Whether the law requires notice to all employees at the workplace, or only those the employer expects to lay off, is not clearly addressed.

  1. Continuation of Benefits

The state secretary of labor is directed to develop regulations that shall include the continuation of benefits, such as health, severance, and pension, that an employer facing a reduction in operations should provide to employees whose employment will be terminated.  

  1. Orders and Fines

The amendment empowers the state secretary of labor to issue both orders compelling compliance and fines for violations of the notice requirement.  Where a violation is found, the new law requires that the secretary issue an order compelling compliance, and gives the secretary discretion to assess a civil penalty up to $10,000 per day (up to a potential total of $600,000).3  Factors taken into consideration when determining the penalty are (1) the gravity of the violation, (2) the size of the employer’s business, (3) the employer’s good faith, and (4) the employer’s history of violations under the law.  In contrast to this potential $600,000 penalty exposure, federal WARN and most other state WARNs carry a maximum monetary penalty to governmental entities of $30,000.  The Maryland law does not expressly address whether it authorizes private rights of action, or instead requires that all claims must be presented to the state secretary of labor.

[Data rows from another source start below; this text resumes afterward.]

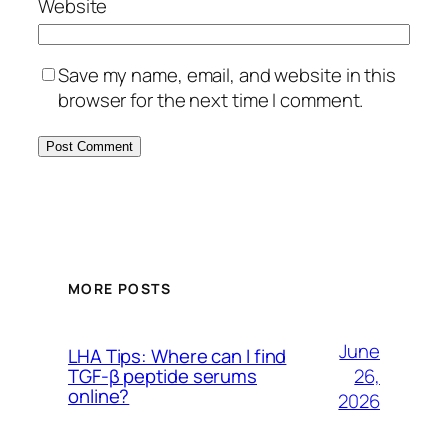
Website
Save my name, email, and website in this
browser for the next time I comment.
MORE POSTS
June
LHA Tips: Where can I find
26,
TGF-β peptide serums
online?
2026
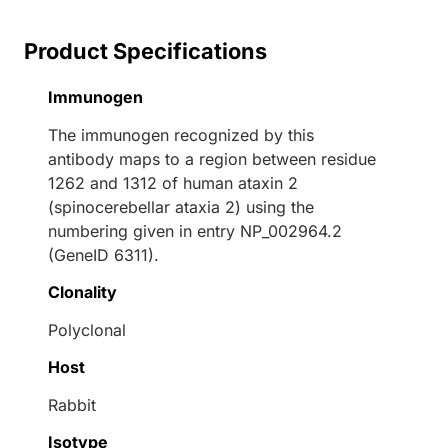
Product Specifications
Immunogen
The immunogen recognized by this
antibody maps to a region between residue
1262 and 1312 of human ataxin 2
(spinocerebellar ataxia 2) using the
numbering given in entry NP_002964.2
(GeneID 6311).
Clonality
Polyclonal
Host
Rabbit
Isotype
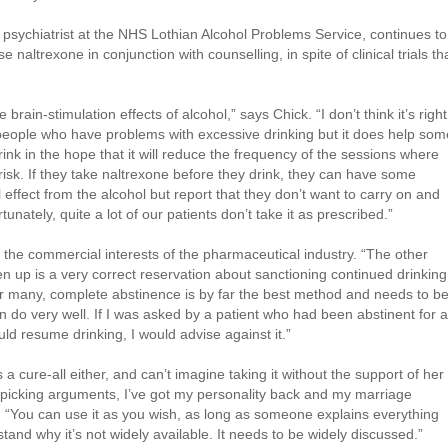
psychiatrist at the NHS Lothian Alcohol Problems Service, continues to
naltrexone in conjunction with counselling, in spite of clinical trials th
ain-stimulation effects of alcohol,” says Chick. “I don’t think it’s right
all people who have problems with excessive drinking but it does help som
ink in the hope that it will reduce the frequency of the sessions where
risk. If they take naltrexone before they drink, they can have some
effect from the alcohol but report that they don’t want to carry on and
tunately, quite a lot of our patients don’t take it as prescribed.”
the commercial interests of the pharmaceutical industry. “The other
n up is a very correct reservation about sanctioning continued drinking
r many, complete abstinence is by far the best method and needs to b
 do very well. If I was asked by a patient who had been abstinent for a
uld resume drinking, I would advise against it.”
a cure-all either, and can’t imagine taking it without the support of her
e picking arguments, I’ve got my personality back and my marriage
s. “You can use it as you wish, as long as someone explains everything
rstand why it’s not widely available. It needs to be widely discussed.”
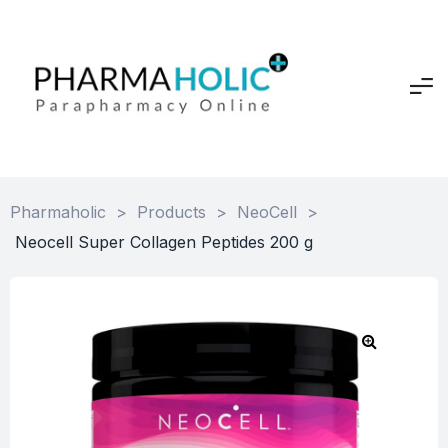
Pharmaholic
>
Products
>
NeoCell
>
Neocell Super Collagen Peptides 200 g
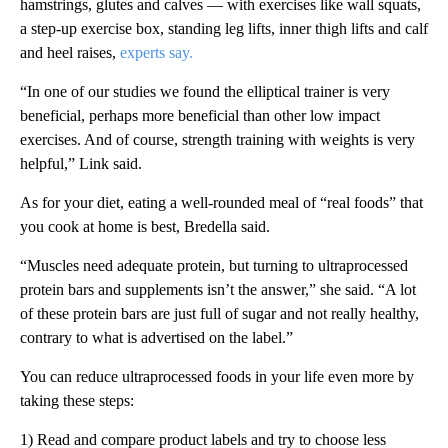
hamstrings, glutes and calves — with exercises like wall squats,
a step-up exercise box, standing leg lifts, inner thigh lifts and calf
and heel raises,
experts say.
“In one of our studies we found the elliptical trainer is very
beneficial, perhaps more beneficial than other low impact
exercises. And of course, strength training with weights is very
helpful,” Link said.
As for your diet, eating a well-rounded meal of “real foods” that
you cook at home is best, Bredella said.
“Muscles need adequate protein, but turning to ultraprocessed
protein bars and supplements isn’t the answer,” she said. “A lot
of these protein bars are just full of sugar and not really healthy,
contrary to what is advertised on the label.”
You can reduce ultraprocessed foods in your life even more by
taking these steps:
1) Read and compare product labels and try to choose less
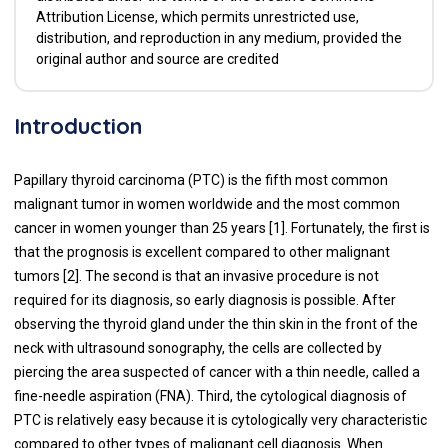
Attribution License, which permits unrestricted use,
distribution, and reproduction in any medium, provided the
original author and source are credited
Introduction
Papillary thyroid carcinoma (PTC) is the fifth most common
malignant tumor in women worldwide and the most common
cancer in women younger than 25 years [1]. Fortunately, the first is
that the prognosis is excellent compared to other malignant
tumors [2]. The second is that an invasive procedure is not
required for its diagnosis, so early diagnosis is possible. After
observing the thyroid gland under the thin skin in the front of the
neck with ultrasound sonography, the cells are collected by
piercing the area suspected of cancer with a thin needle, called a
fine-needle aspiration (FNA). Third, the cytological diagnosis of
PTC is relatively easy because it is cytologically very characteristic
compared to other types of malignant cell diagnosis. When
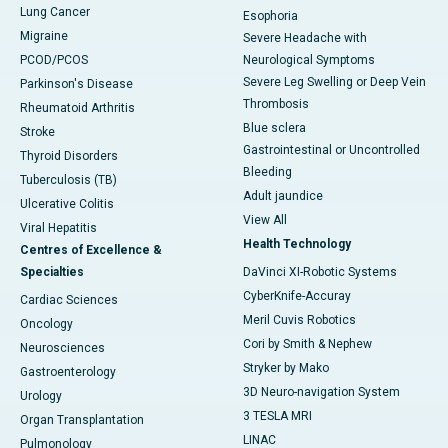
Lung Cancer
Esophoria
Migraine
Severe Headache with
PCOD/PCOS
Neurological Symptoms
Severe Leg Swelling or Deep Vein
Parkinson's Disease
Thrombosis
Rheumatoid Arthritis
Blue sclera
Stroke
Gastrointestinal or Uncontrolled
Thyroid Disorders
Bleeding
Tuberculosis (TB)
Adult jaundice
Ulcerative Colitis
View All
Viral Hepatitis
Health Technology
Centres of Excellence &
Specialties
DaVinci XI-Robotic Systems
CyberKnife-Accuray
Cardiac Sciences
Meril Cuvis Robotics
Oncology
Cori by Smith & Nephew
Neurosciences
Stryker by Mako
Gastroenterology
3D Neuro-navigation System
Urology
3 TESLA MRI
Organ Transplantation
LINAC
Pulmonology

The Amendment Appears to Lack Important Protections Present in Federal WARN and Other State WARNs

The amendment fails to expressly state important exceptions and clarifying provisions that are a part of federal WARN and most other state WARN statutes.  Those differences include that the Maryland law:

  • Does not provide an express exception or allow shortened notice for natural disasters such as the COVID-19 pandemic, or unforeseeable business circumstances such as an unexpected customer cancellation or even a government shutdown or shelter-at-home order.
  • Does not provide an express exception or allow shortened notice for faltering businesses trying to raise capital but unable to disclose that they might have to close.
  • Does not expressly specify that employers have the flexibility to implement short-term furloughs without incurring liability.
  • Does not provide an express exception for a sale of a business, when employees really do not lose employment but move from the selling employer to the buying employer.
  • The law states that WARN notice shall be given to all elected officials in the jurisdiction where the workplace is located.  “Jurisdiction” is not defined.  Even assuming this will be interpreted, in parallel to federal WARN, as referring to the county and, if applicable, the city, town, or village, the law still seems to require that the employer locate and notify every elected official of the relevant municipality.  The City of Baltimore, for example, has 18 elected officials.
  • The law copies erroneously from federal WARN in its definition of employees who are not counted for WARN purposes, by stating their length of employment is judged in “the immediately preceding 12 months,” rather than during “the 12 months preceding the date on which notice is required.”  This raises the possibility that under the Maryland law an employee may be credited with service through the employee’s termination date, rather than through the notice date 60 days earlier as under federal WARN and in other states.  This subtle difference has the potential to create surprise and unanticipated liability for employers.

Conclusion

Employers should carefully review this new law with experienced counsel before implementing reductions in force or relocations of jobs within Maryland on or after October 1, 2020.


See Footnotes

1 To calculate whether this minimum is exceeded, the statute does not count persons who work on average less than 20 hours per week or have worked for the employer for less than 6 months in the immediately preceding 12 months.

2 If notice is due, the statute requires notice to employees regardless of hours of work or tenure.

3 No penalty may be assessed before notice and hearing is provided to the employer.

Information contained in this publication is intended for informational purposes only and does not constitute legal advice or opinion, nor is it a substitute for the professional judgment of an attorney.